### Task objective
Copy out each line below containing "Google".

==== The data

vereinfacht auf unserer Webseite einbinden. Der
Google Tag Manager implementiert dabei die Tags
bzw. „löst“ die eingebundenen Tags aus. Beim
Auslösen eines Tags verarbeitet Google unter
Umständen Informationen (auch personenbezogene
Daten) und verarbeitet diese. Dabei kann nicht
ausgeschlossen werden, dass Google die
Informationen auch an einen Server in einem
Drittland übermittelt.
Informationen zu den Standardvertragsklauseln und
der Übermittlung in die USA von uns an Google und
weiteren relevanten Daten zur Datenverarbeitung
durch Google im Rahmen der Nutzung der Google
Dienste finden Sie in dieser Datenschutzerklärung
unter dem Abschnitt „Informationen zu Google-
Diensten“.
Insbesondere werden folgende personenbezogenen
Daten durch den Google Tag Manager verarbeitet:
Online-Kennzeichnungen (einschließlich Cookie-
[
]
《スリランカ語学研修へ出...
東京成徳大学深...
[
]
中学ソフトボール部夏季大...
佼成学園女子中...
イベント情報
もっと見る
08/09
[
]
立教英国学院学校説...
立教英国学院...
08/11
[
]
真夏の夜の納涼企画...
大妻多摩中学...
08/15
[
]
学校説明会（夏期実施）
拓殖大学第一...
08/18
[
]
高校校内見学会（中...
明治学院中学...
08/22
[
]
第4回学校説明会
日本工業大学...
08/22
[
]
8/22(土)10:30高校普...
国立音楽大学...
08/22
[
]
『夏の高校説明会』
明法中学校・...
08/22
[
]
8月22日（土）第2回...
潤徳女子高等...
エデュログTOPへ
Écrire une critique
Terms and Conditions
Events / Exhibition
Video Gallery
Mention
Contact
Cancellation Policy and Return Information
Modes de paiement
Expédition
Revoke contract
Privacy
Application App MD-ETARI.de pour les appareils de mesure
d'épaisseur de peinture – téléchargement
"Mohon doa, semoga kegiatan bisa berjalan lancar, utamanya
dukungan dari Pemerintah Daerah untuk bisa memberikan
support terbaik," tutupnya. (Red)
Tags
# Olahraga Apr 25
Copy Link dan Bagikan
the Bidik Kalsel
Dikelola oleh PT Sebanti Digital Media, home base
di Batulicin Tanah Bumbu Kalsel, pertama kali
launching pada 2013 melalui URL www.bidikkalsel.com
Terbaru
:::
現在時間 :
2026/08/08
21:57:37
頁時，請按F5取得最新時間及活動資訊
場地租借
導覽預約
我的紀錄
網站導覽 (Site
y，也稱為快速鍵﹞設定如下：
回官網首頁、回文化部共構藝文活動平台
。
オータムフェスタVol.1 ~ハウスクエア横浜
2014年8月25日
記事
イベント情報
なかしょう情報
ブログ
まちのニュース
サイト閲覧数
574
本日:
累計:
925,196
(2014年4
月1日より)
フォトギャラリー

========

### Exercise response
Google Tag Manager implementiert dabei die Tags
Auslösen eines Tags verarbeitet Google unter
ausgeschlossen werden, dass Google die
der Übermittlung in die USA von uns an Google und
durch Google im Rahmen der Nutzung der Google
unter dem Abschnitt „Informationen zu Google-
Daten durch den Google Tag Manager verarbeitet:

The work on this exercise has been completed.